Zone A featured two flowing as well as two shut-in periods with a stimulation activity in between. For the first time to the authors’ knowledge, a direct comparison of the well’s response before and after stimulation is available in real time without having to pull out of hole to change to a different service or change the CT bottomhole assembly.

During the second shut-in period, the pressure above the packer reduced for operational reasons, effectively increasing the differential pressure across the packer. Reassuringly, the critical test reservoir pressure below the packer remained unaffected, reaffirming system pressure integrity. With fluid circulation continuously available through the CT string during testing, the pressure above the packer was increased by placing fluid on top of the packer, effectively decreasing the differential pressure over the packer.

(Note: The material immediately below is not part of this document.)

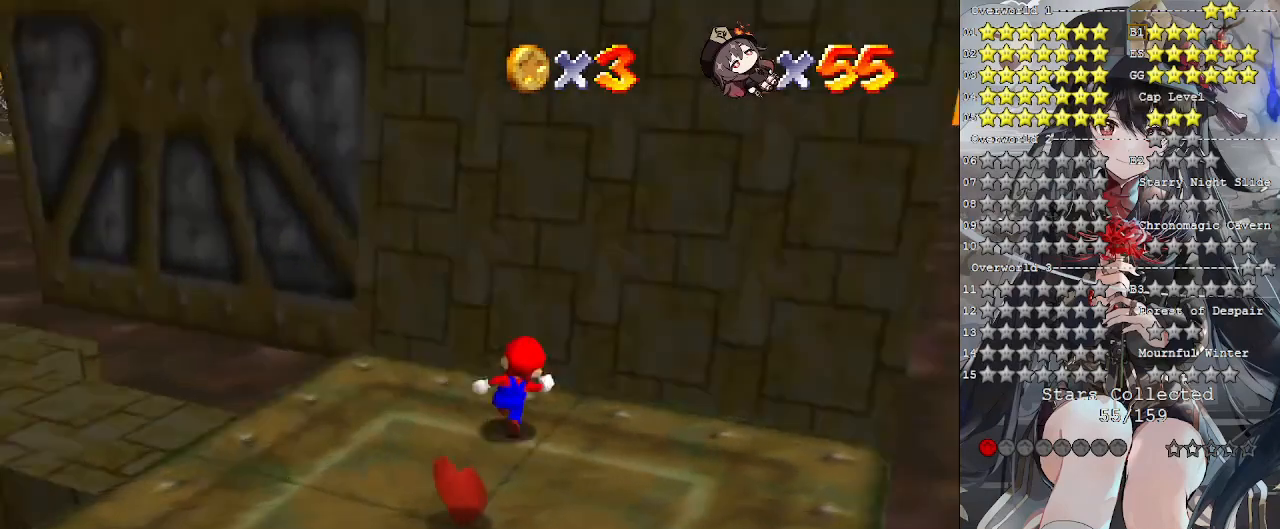
{"buttons": [], "left_stick": "down-left", "right_stick": "left", "events": [[67, "right_stick", "center"], [100, "left_stick", "down-right"], [400, "left_stick", "down"], [433, "right_stick", "left"], [500, "left_stick", "down-left"]]}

A different option for well testing was used in Zone B. Three flow periods were performed, but only the third was immediately followed by shut-in to obtain the full pressure buildup curve. The first and second flow periods are followed by a downhole pressure buildup period, where circulation of nitrogen through the CT was stopped and the well remained open at surface. As a result, the fluid level in the well, monitored in real time, increases. Notably, the two pressure buildup periods mark the lowest bottomhole pressures recorded during the testing process, thus maximizing the pressure range that is built up by the reservoir. Having analyzed the initial shut-in data, the reservoir-engineering department requested the two different-duration pressure-buildup tests.

In total, the two new tools deployed on the trial well recorded and transmitted high-quality data on three zones of interest for more than 230 hours.


  • The multifunction and multisetting capability of the tool modules—namely the packer, slips, and shut-in valve—allowed the completion of multiple tasks with one trip in hole.
  • The field trial was completed successfully with a greater-than-normal scope of work and demonstrated how changes can be implemented into the well-testing program.
  • The project objective to achieve superior data quality compared with that seen in conventional well-testing methods was achieved.
  • The project objective to achieve 30% time savings compared with conventional well-testing methods was exceeded.

This article, written by JPT Technology Editor Chris Carpenter, contains highlights of paper SPE 199853, “Development and Testing of an Electrical Drillstem Testing Tool Conveyed by Coiled Tubing With a Real-Time Control and Acquisition System,” by Michael Affleck, SPE, Aramco, and Monika Bakke Malmin and Per Egil Almas, Target Intervention, et al., prepared for the 2020 SPE/ICoTA Well Intervention Conference and Exhibition, The Woodlands, Texas, 24–25 March. The paper has not been peer reviewed.